Text section:
++++++++++
Watch a Broadway Show
You can watch a Broadway musical or take a five to six-minute walk to Bryant Park. Adjacent to the New York Public library this park was a no-go area in 1970s, due to its notorious association with drugs and drug dealers. The park got restored to its current status due to the efforts of prominent and common New Yorkers. Google even installed free Wi-Fi.
It’s now an all-weather park, with Empire State watching over it. I especially love it in winter. The Winter Village kiosks serve everything from hot chocolates to hand-knitted mittens. Then there is the ice-skating rink and if you are really lucky you even get to witness the frozen Bryant Park fountain in all its glory.
Also walk over next door to the New York Public Library, to witness its magnificent ceilings and reading rooms and also drop by at the children’s section in the basement to see the original Christopher Robin’s toys that made the world of hundred-acre wood.
Skating at the Rock
A little ahead in the walk is the Rockefeller Center with its famous Ice-skating rink and the even more famous Christmas tree. Even on a non-wintery day, its observatory deck offers a great view of Manhattan or you can just enjoy walking around and marvel at the Art Deco construction that includes the famous Radio City buildings.
A short distance away is the Metropolitan Museum of Modern Art (MoMA). On Fridays, they even offer free tickets between 4 and 8 pm. It’s a great place to get absorbed in Manet, Monet, and Picasso. It houses some of the world’s most famous artworks including Van Gogh’s Starry Nights and Monet’s Waterlilies among others. MoMA’s modern and pop art collection includes the not-to-be-missed works of Andy Warhol and Roy Lichtenstein.
If the “Campbell’s soup cans” manage to stimulate your hunger, it is time to head out for Halal guys on 53rd street. Their killer red sauce on chicken over rice is well worth the long queue and wait. Cart food is another delight in the gastronomical landscape of New York City.
Even if you skip the Halal guys, head over to any of the zillion carts around the city and get yourself anything from gyro to falafel with a healthy dose of red and white sauce. You haven’t tasted New York if you haven’t tasted its cart food.
++++++++++
(Stored entries)

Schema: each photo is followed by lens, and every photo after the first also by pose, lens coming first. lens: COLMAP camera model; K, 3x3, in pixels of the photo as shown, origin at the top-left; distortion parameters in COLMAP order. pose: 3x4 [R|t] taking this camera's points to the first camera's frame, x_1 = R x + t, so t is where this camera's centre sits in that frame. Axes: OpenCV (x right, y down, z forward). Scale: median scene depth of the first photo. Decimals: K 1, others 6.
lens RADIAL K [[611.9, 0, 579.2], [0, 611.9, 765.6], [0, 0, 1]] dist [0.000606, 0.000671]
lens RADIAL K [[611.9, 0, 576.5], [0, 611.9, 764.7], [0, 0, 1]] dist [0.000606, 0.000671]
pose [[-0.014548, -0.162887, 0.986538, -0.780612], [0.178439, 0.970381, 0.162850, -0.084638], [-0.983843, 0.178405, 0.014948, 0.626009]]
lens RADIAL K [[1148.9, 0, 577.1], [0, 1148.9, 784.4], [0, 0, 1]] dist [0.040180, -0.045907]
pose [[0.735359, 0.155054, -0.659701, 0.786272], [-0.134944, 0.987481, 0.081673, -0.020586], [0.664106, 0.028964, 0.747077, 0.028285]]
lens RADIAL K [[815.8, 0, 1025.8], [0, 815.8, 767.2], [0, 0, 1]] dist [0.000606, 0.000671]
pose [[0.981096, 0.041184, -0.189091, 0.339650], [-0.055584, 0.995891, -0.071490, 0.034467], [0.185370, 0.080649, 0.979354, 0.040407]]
++++++++++
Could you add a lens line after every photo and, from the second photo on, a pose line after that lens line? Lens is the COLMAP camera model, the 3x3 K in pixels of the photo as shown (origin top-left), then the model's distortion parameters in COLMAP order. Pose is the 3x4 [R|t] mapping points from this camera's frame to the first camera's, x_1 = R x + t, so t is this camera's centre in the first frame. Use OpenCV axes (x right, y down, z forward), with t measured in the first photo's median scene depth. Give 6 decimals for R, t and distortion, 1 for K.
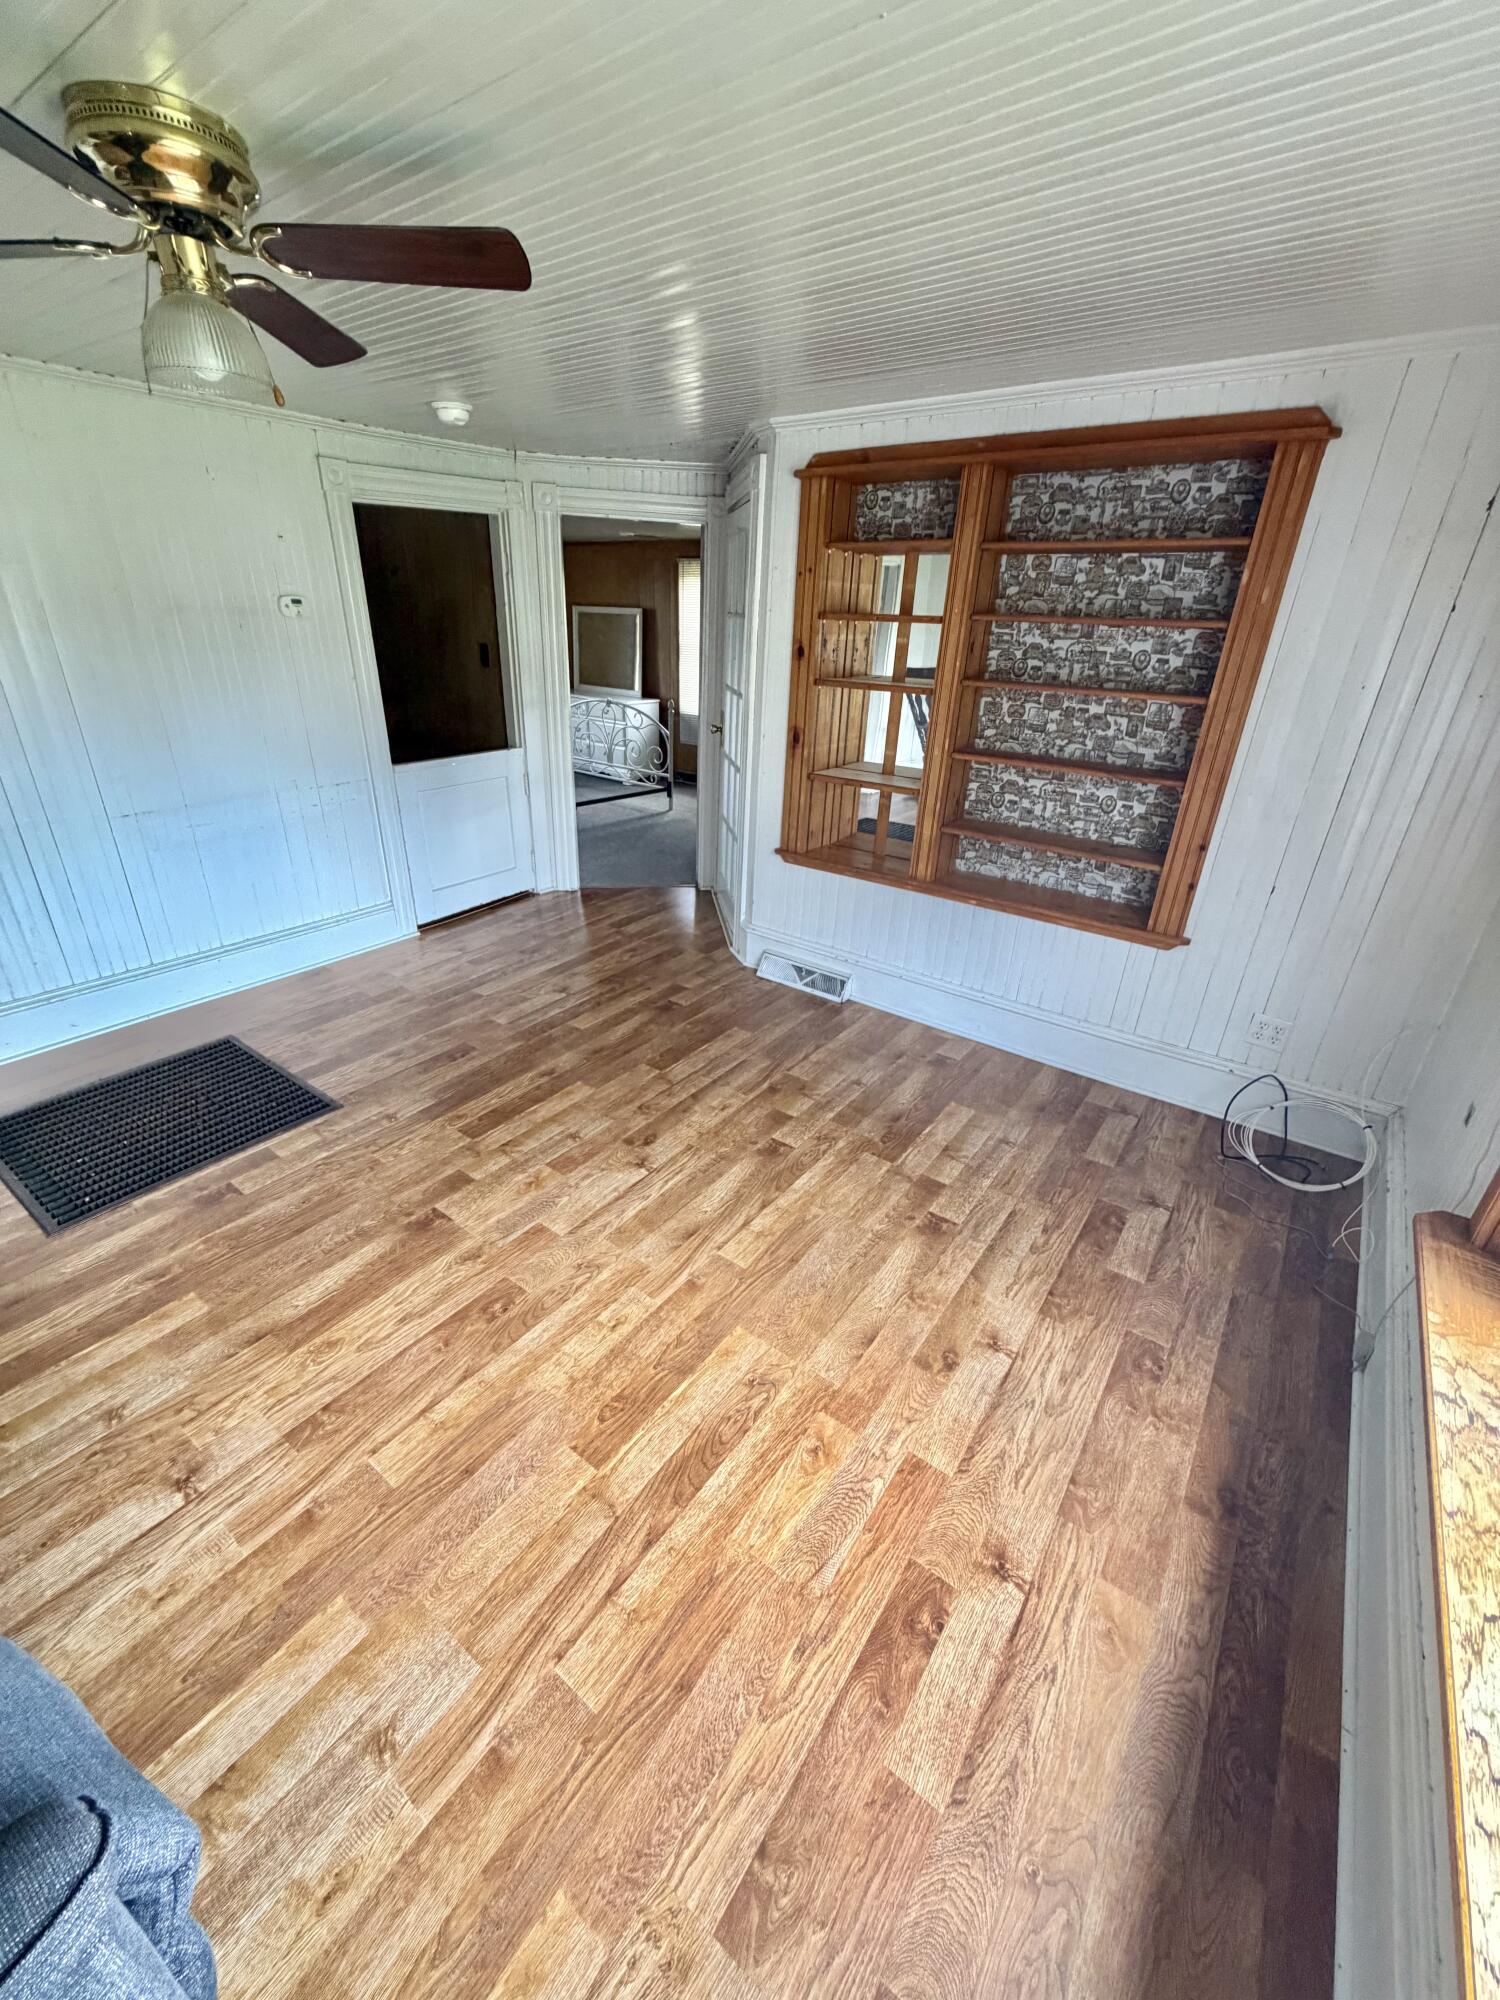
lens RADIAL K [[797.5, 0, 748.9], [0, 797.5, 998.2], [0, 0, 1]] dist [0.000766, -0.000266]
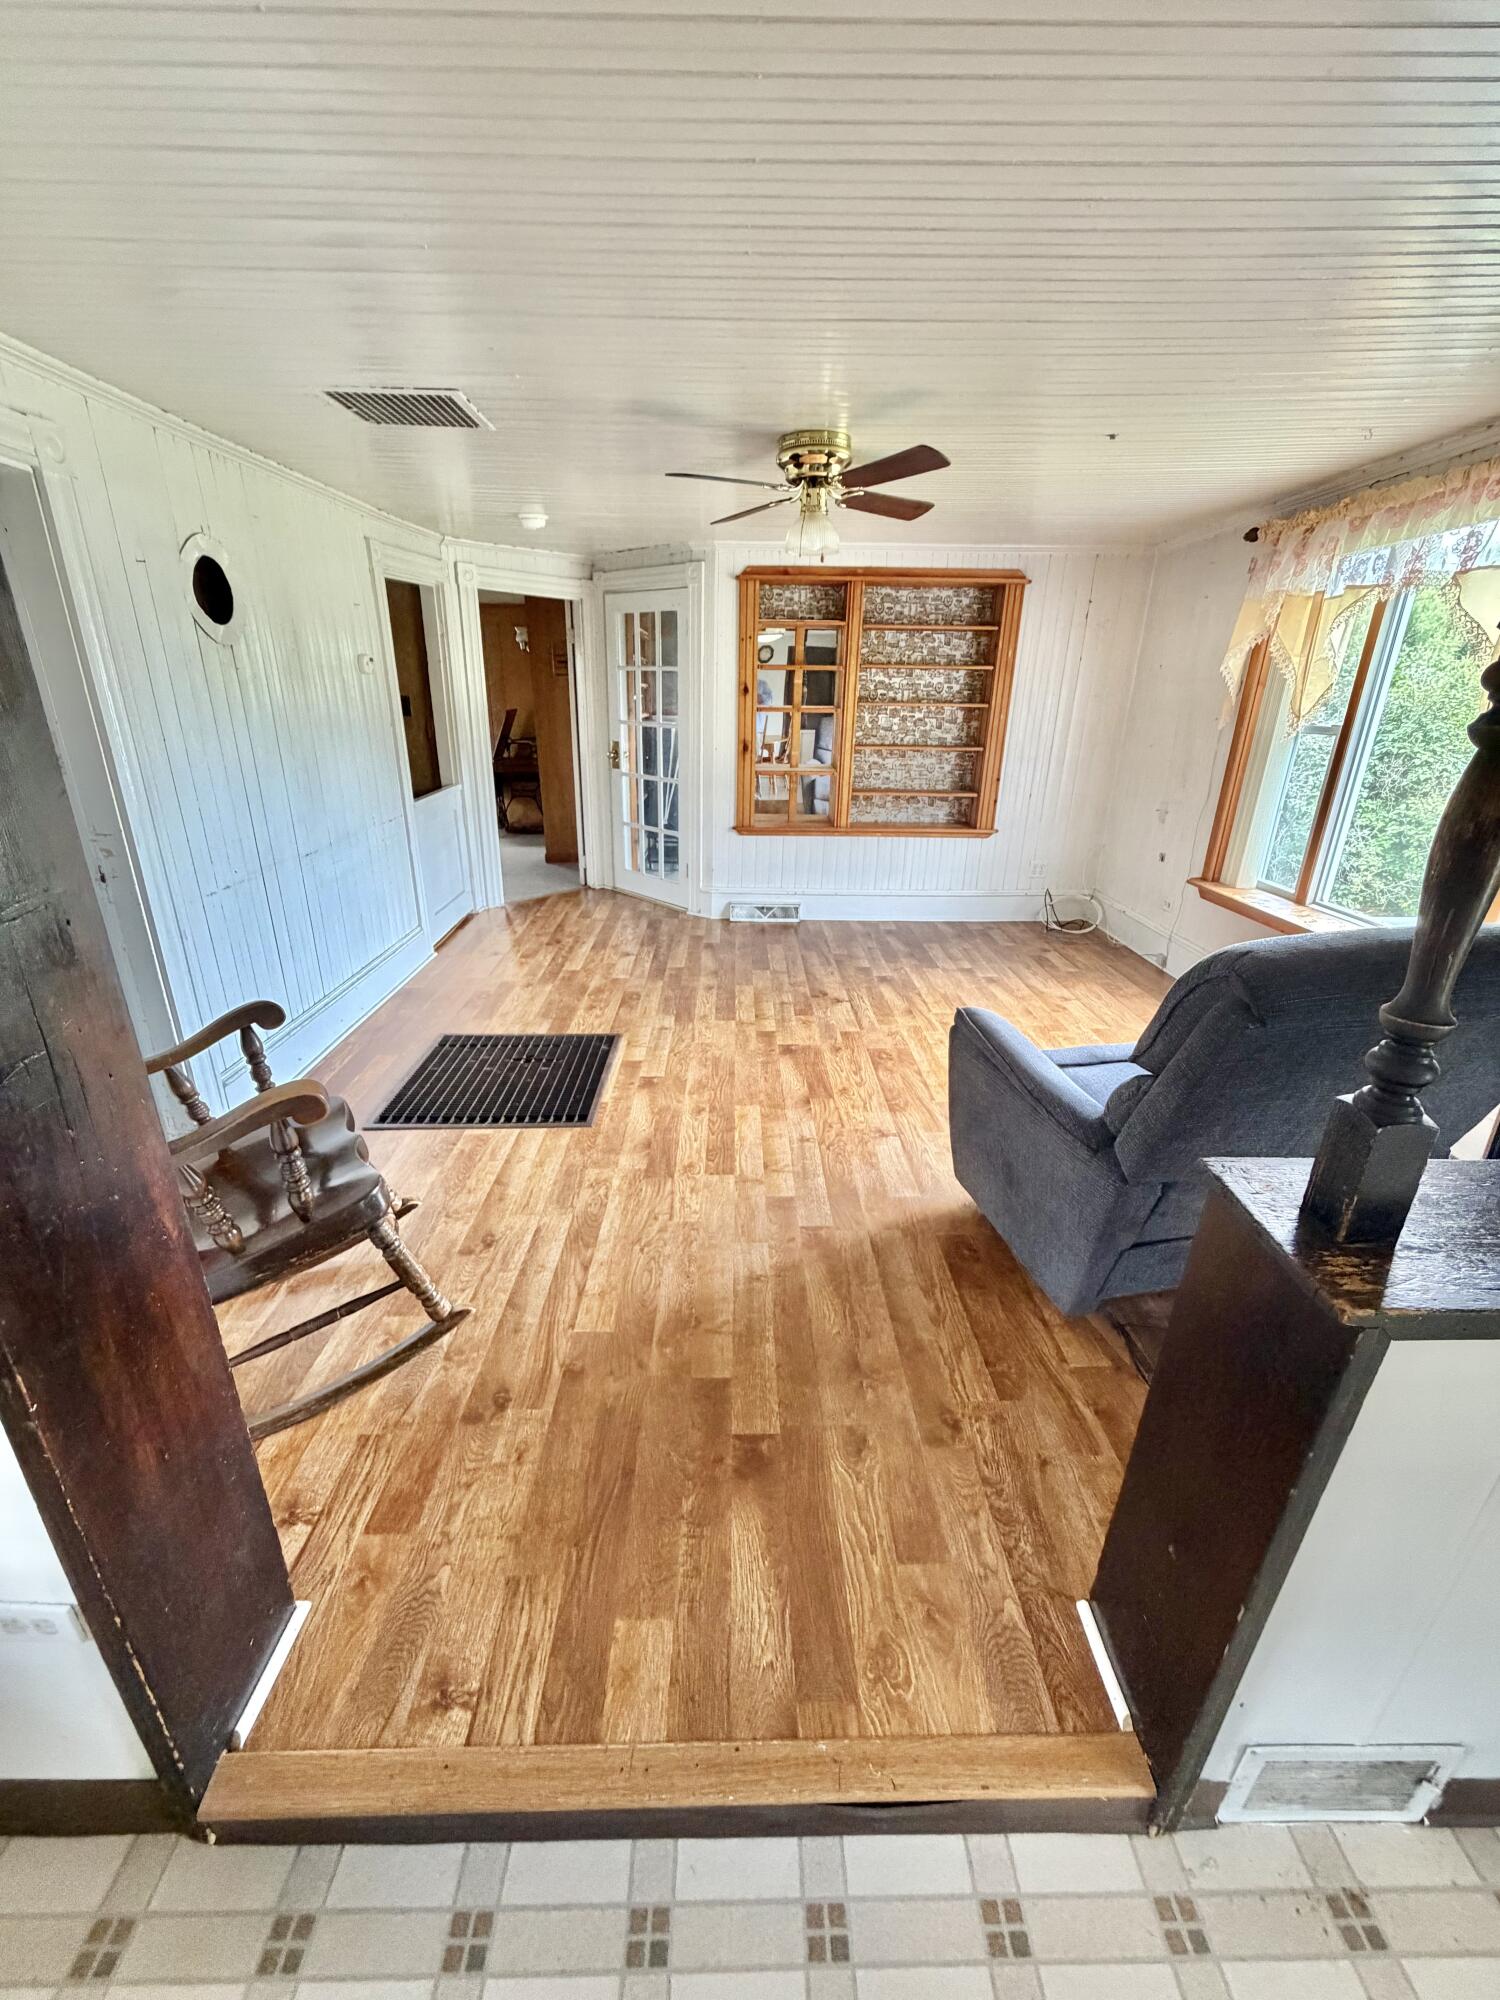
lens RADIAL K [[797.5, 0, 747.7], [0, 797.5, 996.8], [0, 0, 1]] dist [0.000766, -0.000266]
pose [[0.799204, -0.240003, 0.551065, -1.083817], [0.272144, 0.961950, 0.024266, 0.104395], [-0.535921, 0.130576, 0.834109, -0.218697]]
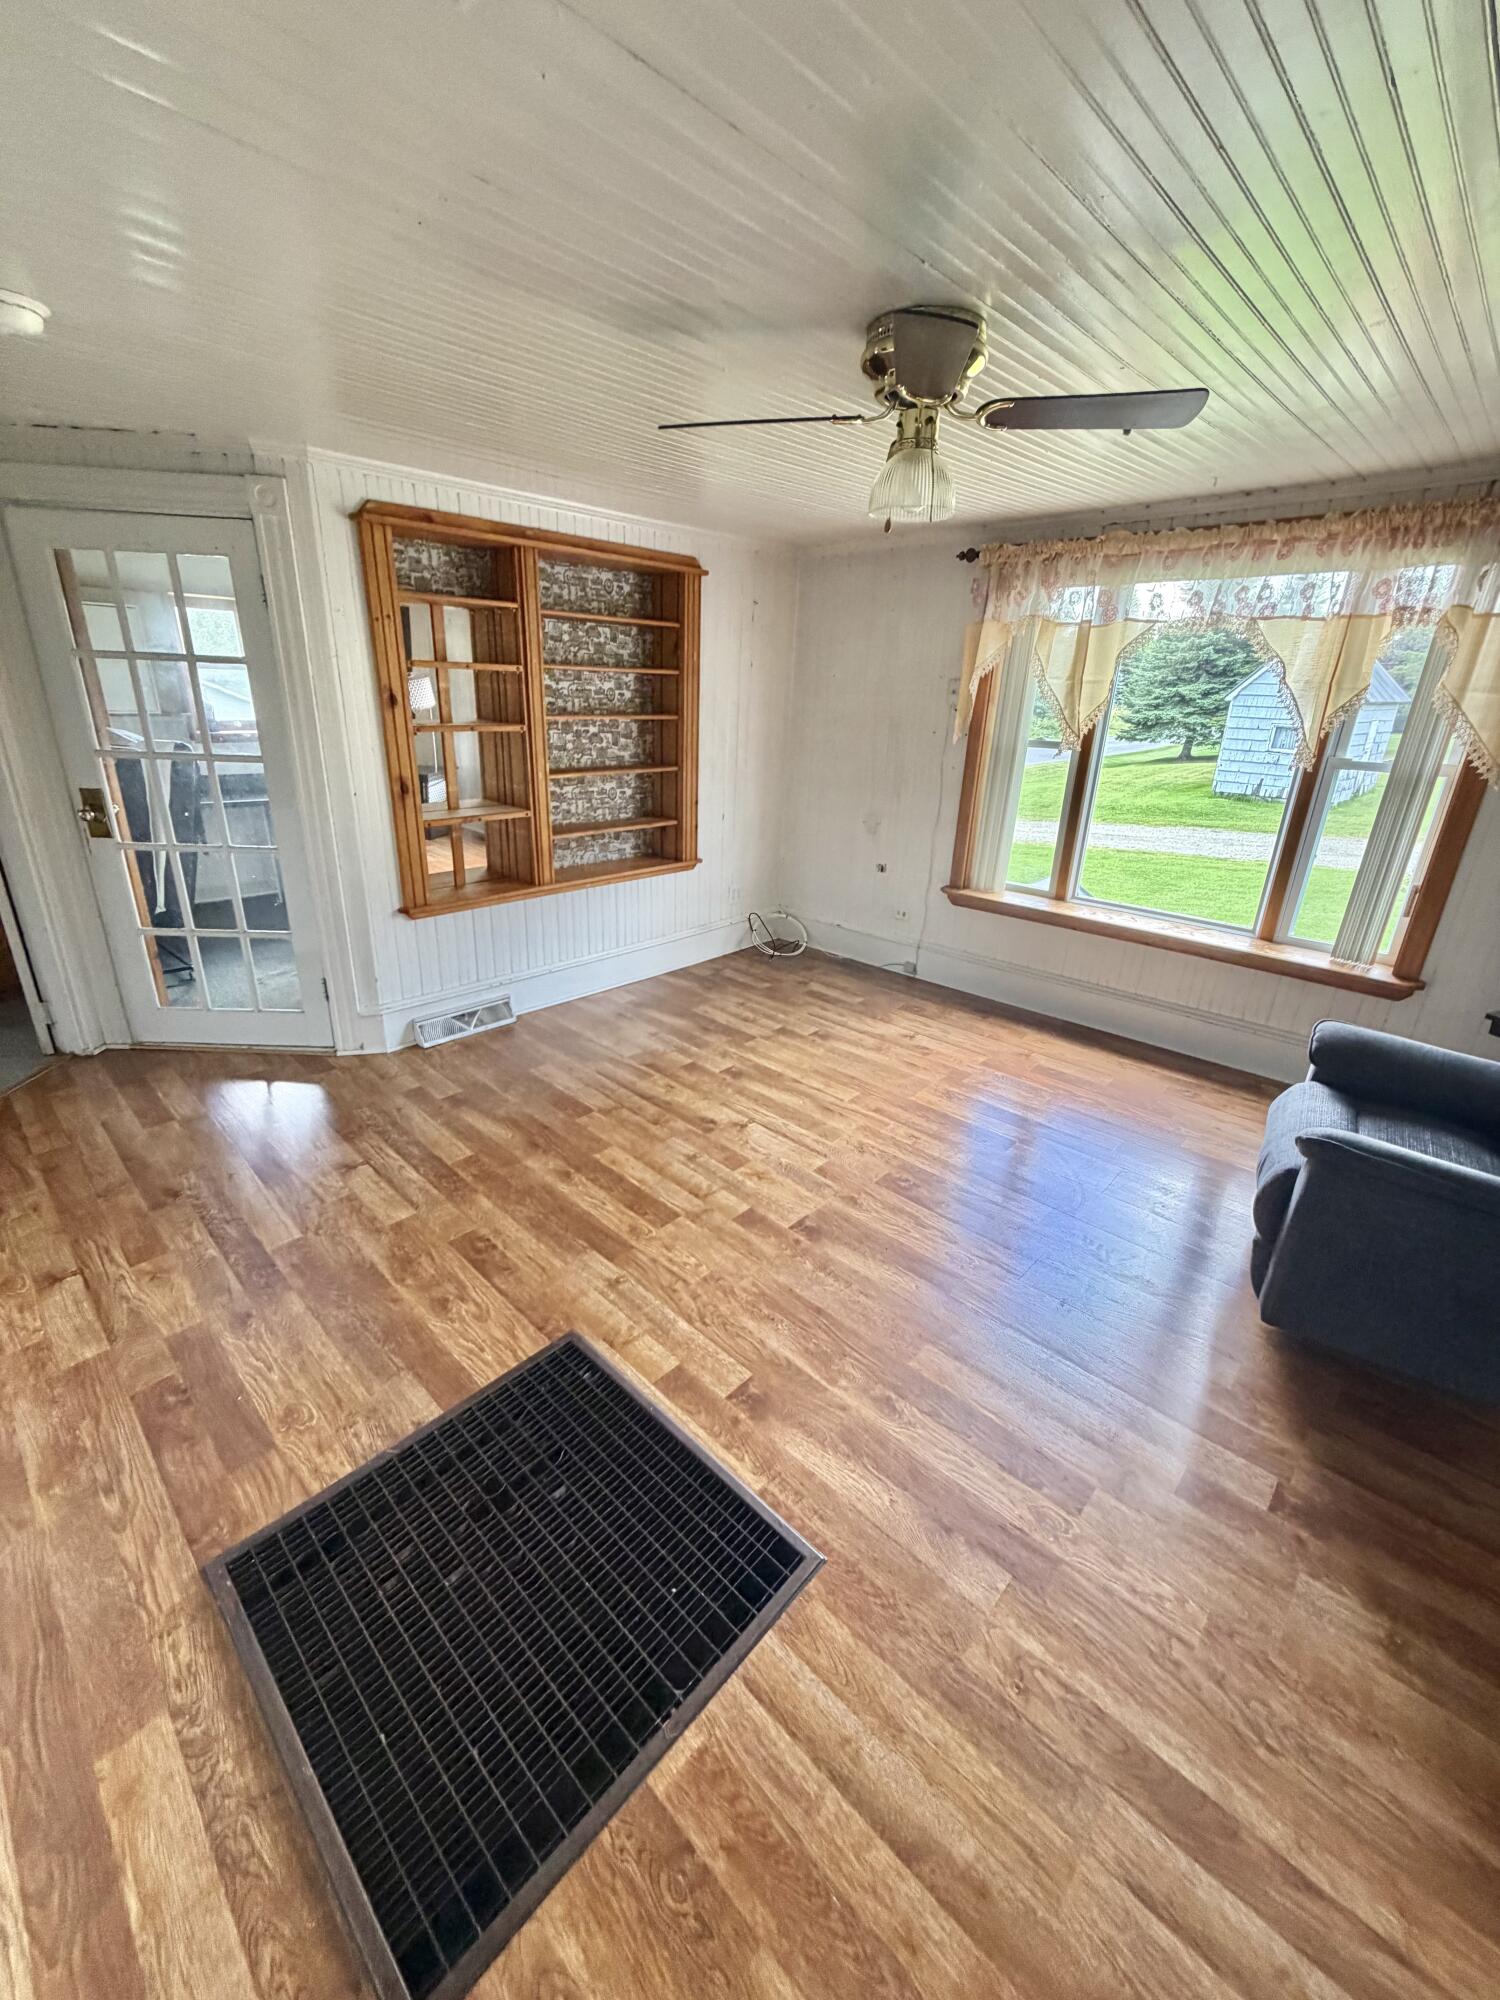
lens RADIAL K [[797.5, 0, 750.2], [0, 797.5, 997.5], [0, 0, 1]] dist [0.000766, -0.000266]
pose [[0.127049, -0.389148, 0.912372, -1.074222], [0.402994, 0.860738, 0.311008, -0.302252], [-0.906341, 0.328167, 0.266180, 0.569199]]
++++++++++
What to work on:
A – Translate this sentence from the Manhattan walk text into Spanish: "Cart food is another delight in the gastronomical landscape of New York City."
B – For each statement, say yes or no according to the Manhattan walk text and quote the words that decide it. (i) Google installed free Wi-Fi in Bryant Park. (ii) The children's section of the New York Public Library is on an upper floor. (iii) The Halal guys are on 42nd street.
C – Copy the Manhattan walk text from "It’s now an" to "of hundred-acre wood.".
The stored entries are not needed for any of this work.

Task solutions:
A – La comida de los carritos es otra delicia en el panorama gastronómico de la ciudad de Nueva York.

B –
(i) Yes: "Google even installed free Wi-Fi."
(ii) No: "the children’s section in the basement"
(iii) No: "head out for Halal guys on 53rd street"

C –
It’s now an all-weather park, with Empire State watching over it. I especially love it in winter. The Winter Village kiosks serve everything from hot chocolates to hand-knitted mittens. Then there is the ice-skating rink and if you are really lucky you even get to witness the frozen Bryant Park fountain in all its glory.
Also walk over next door to the New York Public Library, to witness its magnificent ceilings and reading rooms and also drop by at the children’s section in the basement to see the original Christopher Robin’s toys that made the world of hundred-acre wood.